WHAT IS REQUIRED: List every line of the records that contains the string "strong". Match case exactly.

Source data
::::::::
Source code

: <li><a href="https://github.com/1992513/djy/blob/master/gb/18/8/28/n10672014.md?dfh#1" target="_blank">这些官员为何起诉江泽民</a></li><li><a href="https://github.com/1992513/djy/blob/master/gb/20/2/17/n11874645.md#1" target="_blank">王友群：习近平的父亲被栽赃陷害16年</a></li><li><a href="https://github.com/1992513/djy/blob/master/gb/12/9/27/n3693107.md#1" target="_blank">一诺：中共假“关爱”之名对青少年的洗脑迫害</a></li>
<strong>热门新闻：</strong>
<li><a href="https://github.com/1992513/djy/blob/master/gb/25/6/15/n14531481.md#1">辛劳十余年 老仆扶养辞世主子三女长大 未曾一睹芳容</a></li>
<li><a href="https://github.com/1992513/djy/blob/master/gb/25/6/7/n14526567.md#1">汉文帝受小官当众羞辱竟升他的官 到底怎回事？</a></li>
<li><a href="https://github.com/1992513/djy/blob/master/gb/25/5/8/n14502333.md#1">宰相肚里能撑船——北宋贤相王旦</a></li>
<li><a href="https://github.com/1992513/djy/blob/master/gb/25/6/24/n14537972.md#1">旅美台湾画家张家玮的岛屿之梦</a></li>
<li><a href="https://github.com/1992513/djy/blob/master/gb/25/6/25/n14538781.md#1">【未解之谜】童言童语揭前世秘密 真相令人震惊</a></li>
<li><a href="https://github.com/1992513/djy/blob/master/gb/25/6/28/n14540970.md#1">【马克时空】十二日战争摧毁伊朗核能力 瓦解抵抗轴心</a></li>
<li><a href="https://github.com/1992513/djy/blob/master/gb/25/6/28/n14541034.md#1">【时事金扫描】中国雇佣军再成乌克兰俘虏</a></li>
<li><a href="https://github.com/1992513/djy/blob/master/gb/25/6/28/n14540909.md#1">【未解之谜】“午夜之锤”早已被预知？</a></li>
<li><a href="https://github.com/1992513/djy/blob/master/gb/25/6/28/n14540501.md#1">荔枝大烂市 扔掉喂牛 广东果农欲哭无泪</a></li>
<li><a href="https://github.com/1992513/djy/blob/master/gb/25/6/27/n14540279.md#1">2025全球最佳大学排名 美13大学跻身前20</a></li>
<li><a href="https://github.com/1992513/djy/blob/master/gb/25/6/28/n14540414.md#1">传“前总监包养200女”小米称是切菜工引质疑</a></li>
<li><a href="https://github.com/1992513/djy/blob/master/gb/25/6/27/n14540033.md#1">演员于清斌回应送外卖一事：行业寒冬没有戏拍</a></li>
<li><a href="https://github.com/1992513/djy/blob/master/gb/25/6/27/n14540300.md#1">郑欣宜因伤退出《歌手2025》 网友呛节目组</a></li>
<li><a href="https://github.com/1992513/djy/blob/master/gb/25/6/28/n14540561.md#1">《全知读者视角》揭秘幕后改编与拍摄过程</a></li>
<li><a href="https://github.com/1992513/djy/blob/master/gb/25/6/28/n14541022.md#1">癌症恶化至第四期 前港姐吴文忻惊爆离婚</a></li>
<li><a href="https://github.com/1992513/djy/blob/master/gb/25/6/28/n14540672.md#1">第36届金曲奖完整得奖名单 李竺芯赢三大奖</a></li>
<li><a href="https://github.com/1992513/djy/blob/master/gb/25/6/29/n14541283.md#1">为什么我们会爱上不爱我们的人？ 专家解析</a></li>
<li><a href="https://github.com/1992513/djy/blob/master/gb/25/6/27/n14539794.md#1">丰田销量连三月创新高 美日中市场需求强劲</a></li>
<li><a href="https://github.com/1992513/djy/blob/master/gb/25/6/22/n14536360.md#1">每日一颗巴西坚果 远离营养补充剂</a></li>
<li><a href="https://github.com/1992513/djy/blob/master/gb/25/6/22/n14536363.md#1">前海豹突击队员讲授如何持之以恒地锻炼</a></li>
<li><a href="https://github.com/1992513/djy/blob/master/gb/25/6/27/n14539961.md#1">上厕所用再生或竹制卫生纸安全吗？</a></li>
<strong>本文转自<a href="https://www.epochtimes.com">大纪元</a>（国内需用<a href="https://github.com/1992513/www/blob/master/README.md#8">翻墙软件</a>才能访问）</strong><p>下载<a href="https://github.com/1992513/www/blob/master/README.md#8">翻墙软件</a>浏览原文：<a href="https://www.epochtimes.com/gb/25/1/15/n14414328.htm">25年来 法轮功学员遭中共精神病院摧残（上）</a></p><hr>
::::::::
SOLUTION BELOW:
<strong>热门新闻：</strong>
<strong>本文转自<a href="https://www.epochtimes.com">大纪元</a>（国内需用<a href="https://github.com/1992513/www/blob/master/README.md#8">翻墙软件</a>才能访问）</strong><p>下载<a href="https://github.com/1992513/www/blob/master/README.md#8">翻墙软件</a>浏览原文：<a href="https://www.epochtimes.com/gb/25/1/15/n14414328.htm">25年来 法轮功学员遭中共精神病院摧残（上）</a></p><hr>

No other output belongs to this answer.